Strictly speaking, there are no strings in C, only types called char*,
etc., which can be used to point to strings; these strings may (commonly
called "C-strings"), or may not be null-terminated ("memory operations"),
then: There are standard library routines, strcpy() etc, supporting
null-terminated strings, but there are also routines memcpy() for handling
non-null-terminated strings.
>Significant portions of the C library, and virtually every non-trivial
>C program in exist, depend on this property.

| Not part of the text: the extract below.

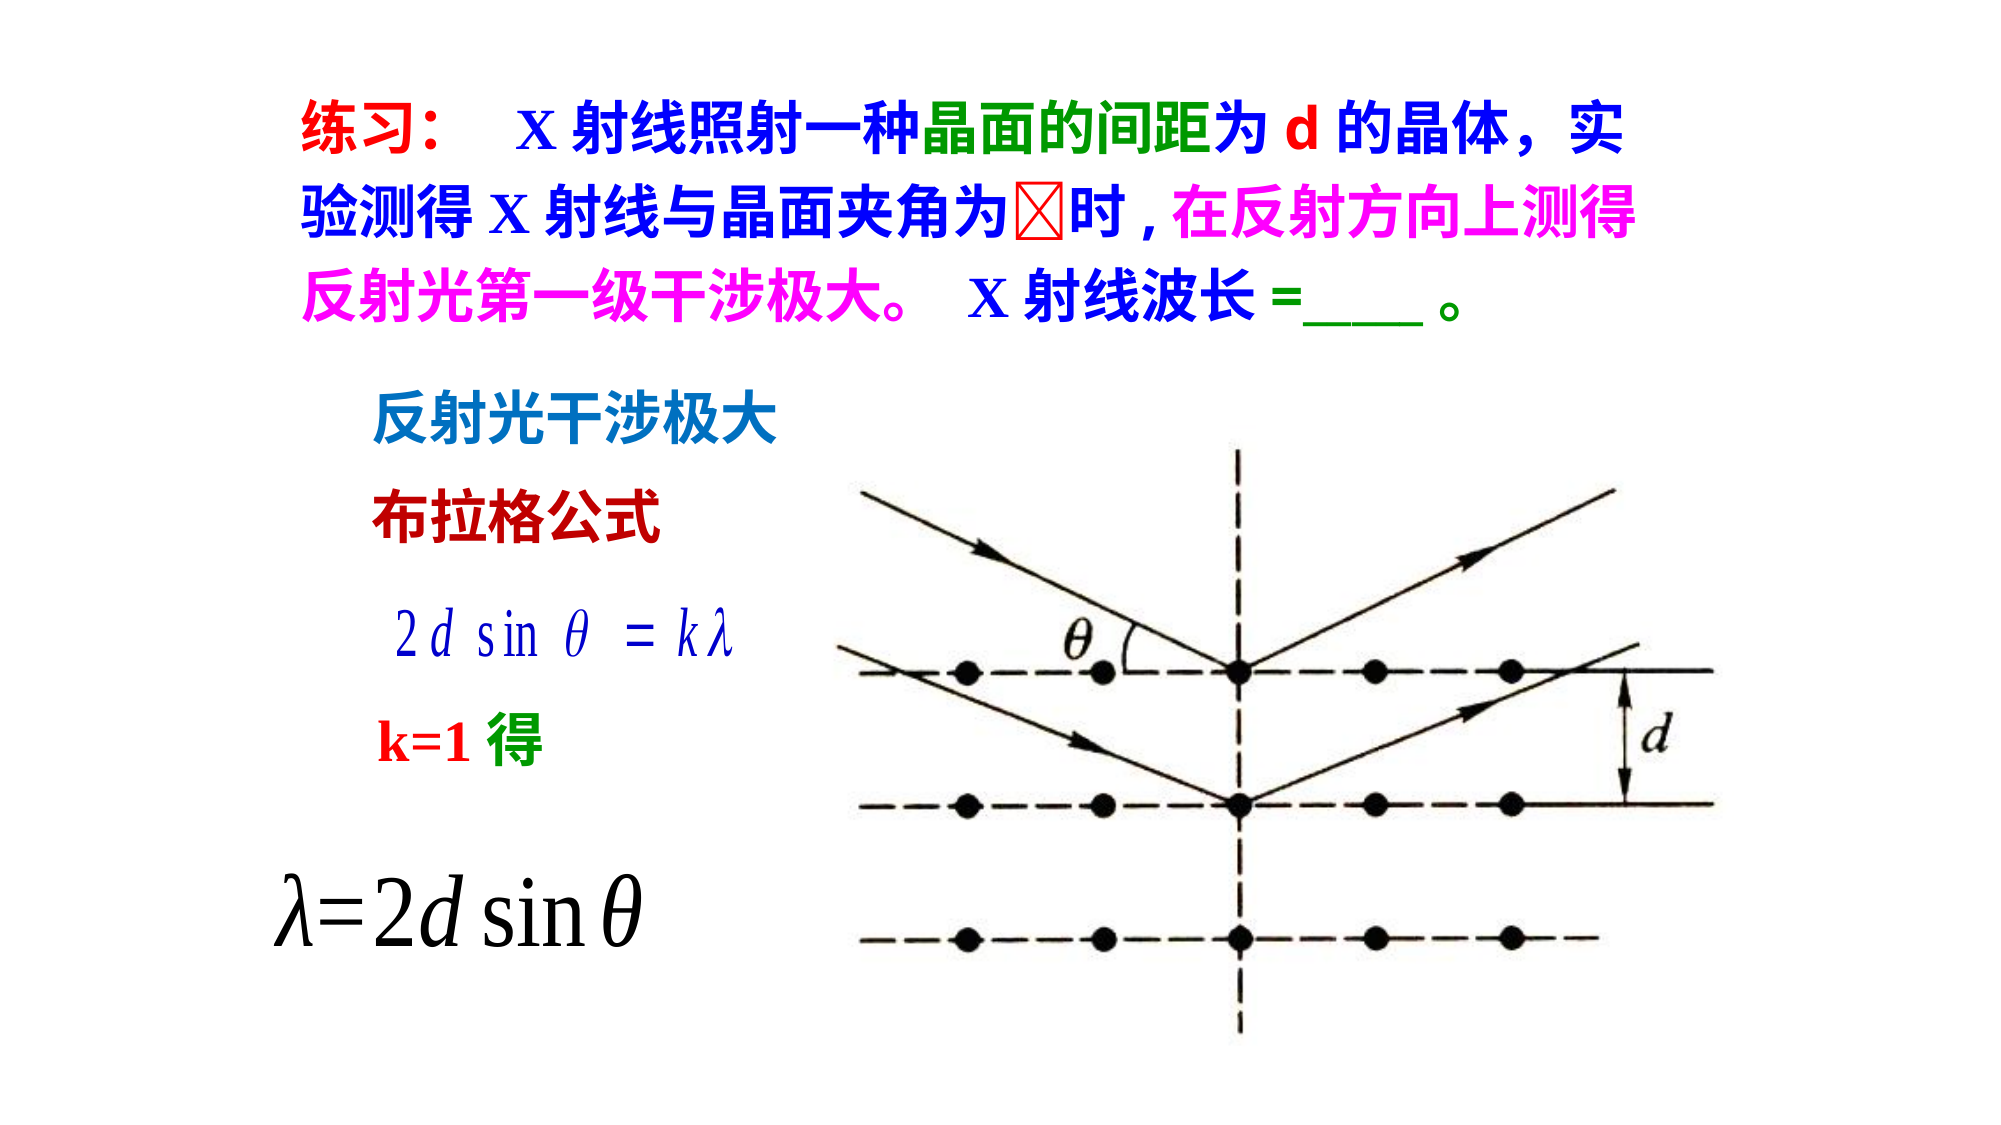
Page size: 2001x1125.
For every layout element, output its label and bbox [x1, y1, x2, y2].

So, if you program in C, there is nothing in the C-standard forcing you
to use C-strings. In fact, if you do not want to use the null-terminated
C-strings, an easy way around it is by writing a C++ class that expands to
the C library memory operations; this is what I did. (But I think the new
C++ library <http://www.cygnus.com/misc/wp/index.html> has some string
classes in it.)
Of course, people starting programming in C often think they have to use
the C library routines for null-terminated strings, which is the reason a
lot of programs have it. Otherwise, sloppy written C-software can also miss
the binary character 0xff ( = -1 as a C char), because -1 is also used to
indicate end-of-file; but the end-of-file -1 is an int, on a 32-bit machine
equal to 0xffffffff. So it is possible to get around that in C only -- but
I prefer using the C++ IOstreams library, which is much better in such
respects.
I know that for example that the computer language Haskell
<http://haskell.org/> uses strings formed by Unicode 2-byte char's, and the
highly non-trivial implementations of it uses C; so, just because you are
using C, you do not have to use the null-terminated C-strings.